Making key shifts to personal care
Following the recent expansion to the Integrated Personal Commissioning programme, Hampshire Operations Manager Jo Hooper talks about the progress made locally to ensure people are getting more choice and flexibility around the type of care they receive.
As a demonstrator site for the Integrated Personal Commissioning (IPC) Programme, Hampshire is one of a number of areas across the country making great strides in finding solutions to integrating care that really work for individual people.
We are building on learning and progress made from implementing personal budgets in social care, and personal health budgets in the NHS.
Integrated Personal Commissioning is a national initiative that allows people with complex health needs to have much more personal, flexible packages of care, which are built and designed with them and their families at the centre, and including the option of an integrated personal budget that combines funding across health and social care wherever possible.
IPC is about making “five key shifts” in how health and social care systems and professionals deliver care, so that in addition to personal budgets, people also have access to more peer support and local community resources, with greater connections made between statutory services and the voluntary and community sector.
In Hampshire we are working to deliver IPC, locally known as “My Life, My Way”, for disabled children and adults, as well as young people who are in transition from children to adult services. We aim to ensure that over 1,000 people locally have a personal health budget or integrated personal budget by 2018.
We want our young people who are moving on to adulthood to be able to say “Transition, what transition?” and we believe that IPC offers a clear, innovative and comprehensive framework to deliver that ambition.
To build the capacity of the voluntary sector in supporting our families, over the past year we’ve invested money in a local advocacy service that now provides external facilitation for some of our “different conversation” meetings, where personalised care and support planning conversations take place with individuals and families.

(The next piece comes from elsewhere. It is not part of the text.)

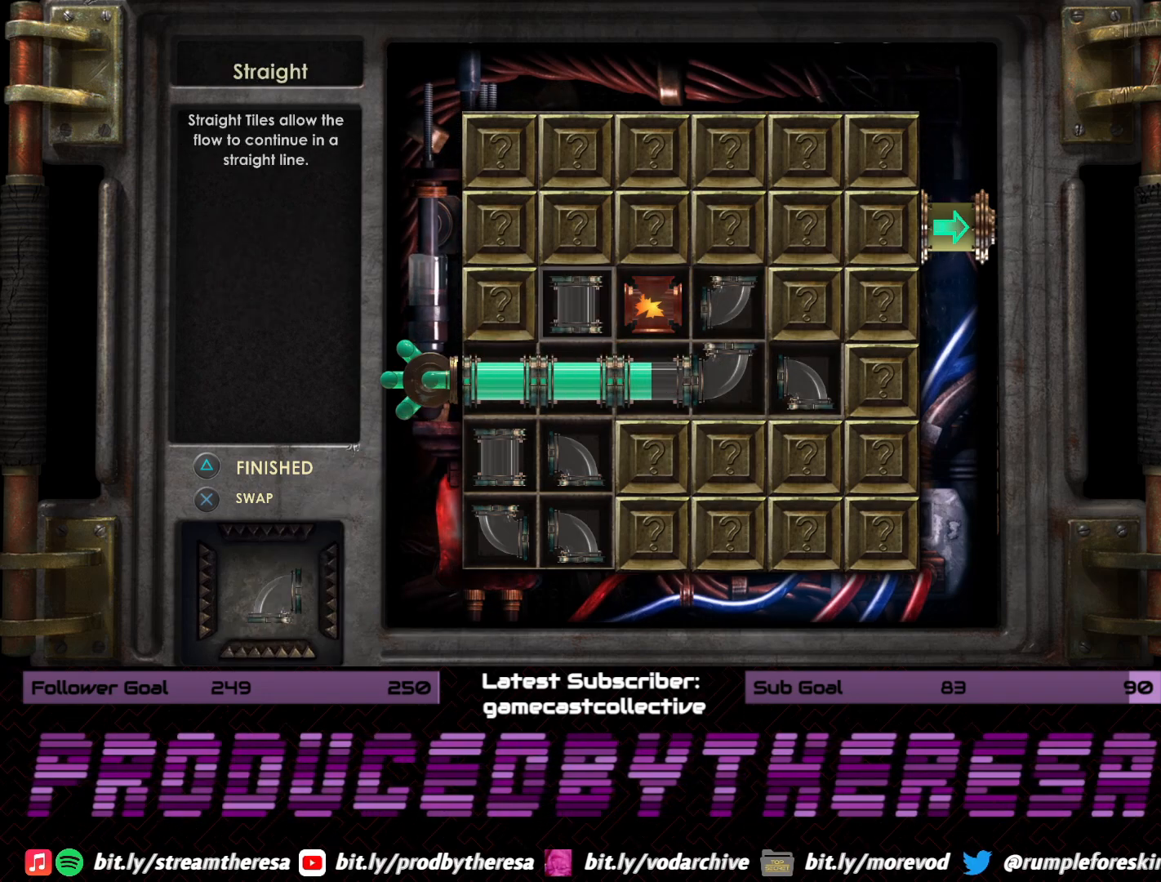
{"buttons": ["DPAD_RIGHT"], "left_stick": "center", "right_stick": "center", "events": [[267, "DPAD_RIGHT", "down"], [367, "DPAD_RIGHT", "up"], [500, "DPAD_RIGHT", "down"]]}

They provide a service that is independent from health and social care, and they can ask us difficult questions if need be, to ensure individuals are kept at the centre of all conversations. As a trained learning disability nurse by background, I know how hard it can be to balance being a budget holder, gatekeeper and the person leading the person-centred planning.
I’ve also been fortunate in my role to see directly the positive impact that IPC has had on some of our local families, four of whom joined us at a visit from the programme team at NHS England towards the end of last year. People like Liam Derbyshire and his dad Pete, who through IPC have been supported to have an integrated package of care, focussing not just on Liam’s health needs, but the family’s needs as a whole:
Their view is: “For the first time in seventeen years we have finally got a joined-up solution for Liam and a fully joined up plan. We now have a clearer understanding of not just his medical care needs but a clearer plan for Liam’s transition from children’s to adult services too”.
Although it might be sobering to hear that joining up care across health, social care and education represents a big step forward, anyone who works in health and social care will recognise the continuing disconnect across these sectors. Amid what is undoubtedly a difficult time for NHS budgets, and an even harder one for social care, IPC is effectively establishing a ‘new care model’ for people with some of the most complex needs in our society.
Reflecting on our progress so far, it’s safe to say we have a way to go before everyone understands the vision, but what I tell my colleagues is that results can be seen in IPC with just tweaks to the process, which can lead to a much better outcome for people. Simple tools that identify, for example, what makes a ‘good day’ for a person, rather than focussing on their condition or clinical need, can help move the focus to a more strengths-based approach, and shift us away from continuing to be the ‘great rescuers’ that we’ve traditionally been in health and social care.
There are so many competing demands on professionals’ time that prioritising IPC can be a real challenge, and this is why I’m delighted to see that the programme is now expanding to six new areas across the country.
The increase in national coverage will support IPC to gain the recognition and uptake that it warrants during 2017, and ensure that IPC can reach more families, both in Hampshire and across the country.
One comment
When are these so called health professionals going to say that you can’t have integrated care on the cheap. what happens when the personal budget expires? or if the voluntary sector can’t take up the slack. I am afraid people have seen through the weasel worded presentations. sorry but the NHS can not stand a total cut of £42 Billion and survive.